Ten overvloede overweegt het hof nog dat de kantonrechter terecht heeft geoordeeld dat de vordering van [appellanten] onvoldoende bepaald is. Op grond van artikel 111 lid 2 aanhef en onder d Wetboek van burgerlijke rechtsvordering moet de dagvaarding de eis (dat wil zeggen de vordering) en de gronden daarvan vermelden. De Hoge Raad heeft daarover beslist dat het voorschrift dat de dagvaarding een 'duidelijke en bepaalde conclusie' moet behelzen (hof: oude terminologie), tot strekking heeft te waarborgen dat voor de gedaagde voldoende duidelijk is wat van hem wordt verlangd, opdat hij zich daartegen behoorlijk kan verdedigen (HR 15 november 1991, ECLI:NL:HR:1991:ZC0413, NJ 1992, 724).

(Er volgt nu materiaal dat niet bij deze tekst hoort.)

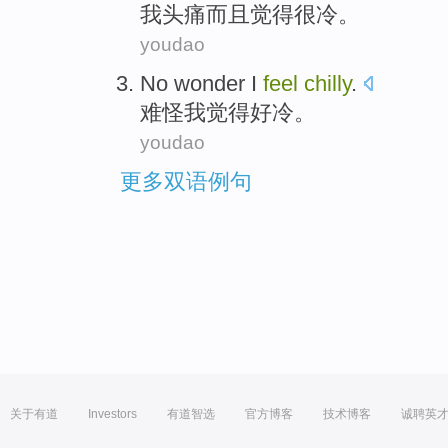
我
头痛
而且
觉得
很冷
。
youdao
No wonder
I
feel
chilly
.
难怪
我
觉得
好冷
。
youdao
更多双语例句
关于有道
Investors
有道智选
官方博客
技术博客
诚聘英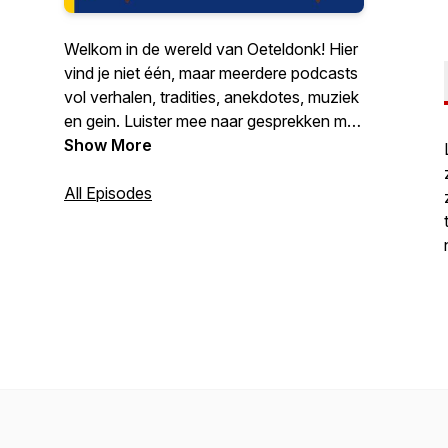
Welkom in de wereld van Oeteldonk! Hier
vind je niet één, maar meerdere podcasts
vol verhalen, tradities, anekdotes, muziek
en gein. Luister mee naar gesprekken met
bekende en minder bekende
Show More
Oeteldonkers, ontdek de achtergronden
van eeuwenoude gebruiken en krijg
All Episodes
antwoord op vragen die je misschien zelf
nooit durfde te stellen. Van de
geschiedenis van ons durp tot de
actualiteit van vandaag: alles draait om de
liefde voor Oeteldonk. Elke aflevering
brengt je dichter bij het hart van het Feest
der Feesten.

[appellanten] hebben gevorderd dat de kantonrechter Heemwonen veroordeelt om rechtsmaatregelen te treffen tegen hun buren, die zijn gericht op opheffing van de door hen veroorzaakte overlast. In de dagvaarding wordt verder niet vermeld welke rechtsmaatregelen [appellanten] daarbij op het oog hebben. Heemwonen heeft vervolgens aangevoerd (bij conclusie van antwoord) dat haar niet duidelijk is wat van haar wordt verlangd. Verder heeft zij erop gewezen dat [appellanten] eisen om aan de veroordeling een dwangsom te verbinden. Daarom is het volgens Heemwonen des te belangrijker, dat zij weet wat zij moet doen als zij veroordeeld wordt. [appellanten] hebben dat daarna echter niet verduidelijkt. Ook in hoger beroep hebben [appellanten] hun vordering niet nader gespecificeerd. Aangezien Heemwonen bij conclusie van dupliek heeft herhaald dat de vordering haar niet duidelijk is en de kantonrechter Heemwonen in dat verweer heeft gevolgd, had van [appellanten] mogen worden verlangd dat zij hun vordering in hoger beroep zouden aanpassen en nader zouden bepalen. Het hof acht de vordering dus in navolging van de kantonrechter onvoldoende bepaald. De verwijzing naar het vonnis van de rechtbank Limburg, zittingsplaats Roermond van 28 maart 2018 (zaaknummer 5884565 \ CV EXPL 17-3303), kan niet leiden tot een ander oordeel. Anders dan in deze zaak, was het in die zaak voor de gedaagde (de verhuurder) duidelijk dat de vordering van de eiser (de huurder) inhield dat de gedaagde een procedure tot ontbinding van de huurovereenkomst en tot ontruiming van het gehuurde zou gaan voeren tegen de overlast veroorzakende huurder / buurtbewoner. In deze zaak is ook in hoger beroep nog steeds niet duidelijk of dát het is wat [appellanten] eisen of dat zij toch iets anders op het oog hebben.
3.10.
De grieven van [appellanten] kunnen daarmee verder onbesproken blijven. Ook als die grieven terecht zouden zijn voorgesteld, kunnen deze niet leiden tot toewijzing van hun vorderingen. Aan bewijslevering komt het hof niet toe omdat [appellanten] geen voldoende gespecificeerd relevant bewijsaanbod hebben gedaan.
3.11.
Het hof zal het bestreden vonnis bekrachtigen en [appellanten] veroordelen in de proceskosten van het hoger beroep.

4.De uitspraak

Het hof:
bekrachtigt het bestreden vonnis;
veroordeelt [appellanten] in de proceskosten van het hoger beroep, en begroot die kosten tot op heden aan de zijde van Heemwonen op € 760,- aan griffierecht en op € 1.074,- aan salaris advocaat.
Dit arrest is gewezen door mrs. I.B.N. Keizer, M. van Ham en J.K. Six-Hummel en is in het openbaar uitgesproken door de rolraadsheer op 1 december 2020.